#### What is expected
Return the line containing "-179,8 +179,8 @@" together with every later line up to the end of the records, exactly and with no pictures; return nothing else.

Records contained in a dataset
-*-*-

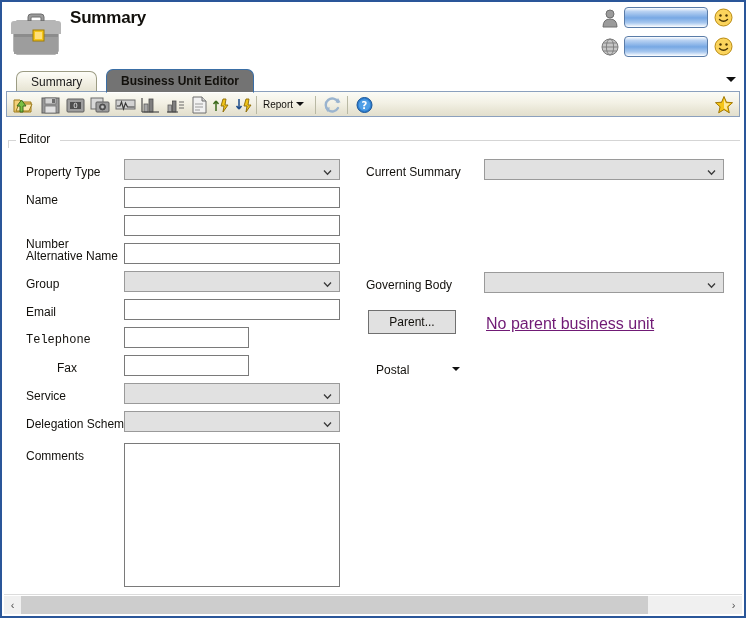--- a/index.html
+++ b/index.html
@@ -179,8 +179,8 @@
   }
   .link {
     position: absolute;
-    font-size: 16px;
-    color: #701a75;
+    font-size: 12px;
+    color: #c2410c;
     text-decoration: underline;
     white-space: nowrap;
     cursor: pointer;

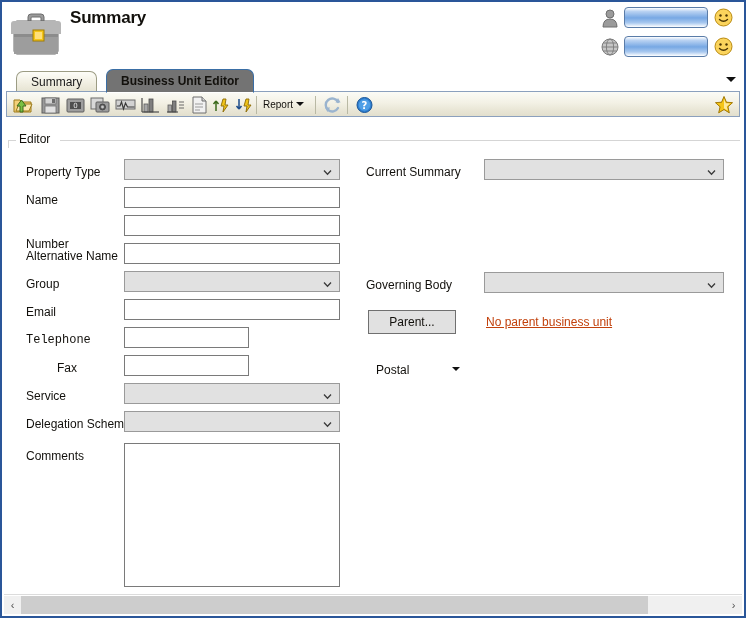--- a/index.html
+++ b/index.html
@@ -496,6 +496,7 @@
 
       <div class="lbl" style="left:368px; top:230px;">Postal</div>
       <span class="small-arrow" style="left:444px; top:234px;"></span>
+      <textarea class="area" style="left: 476px; top: 220px; width: 240px; height: 103px;">[No Address Found]</textarea>
 
     </div>
   </div>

-*-*-

#### Response to this exercise
@@ -179,8 +179,8 @@
   }
   .link {
     position: absolute;
-    font-size: 16px;
-    color: #701a75;
+    font-size: 12px;
+    color: #c2410c;
     text-decoration: underline;
     white-space: nowrap;
     cursor: pointer;

--- a/index.html
+++ b/index.html
@@ -496,6 +496,7 @@
 
       <div class="lbl" style="left:368px; top:230px;">Postal</div>
       <span class="small-arrow" style="left:444px; top:234px;"></span>
+      <textarea class="area" style="left: 476px; top: 220px; width: 240px; height: 103px;">[No Address Found]</textarea>
 
     </div>
   </div>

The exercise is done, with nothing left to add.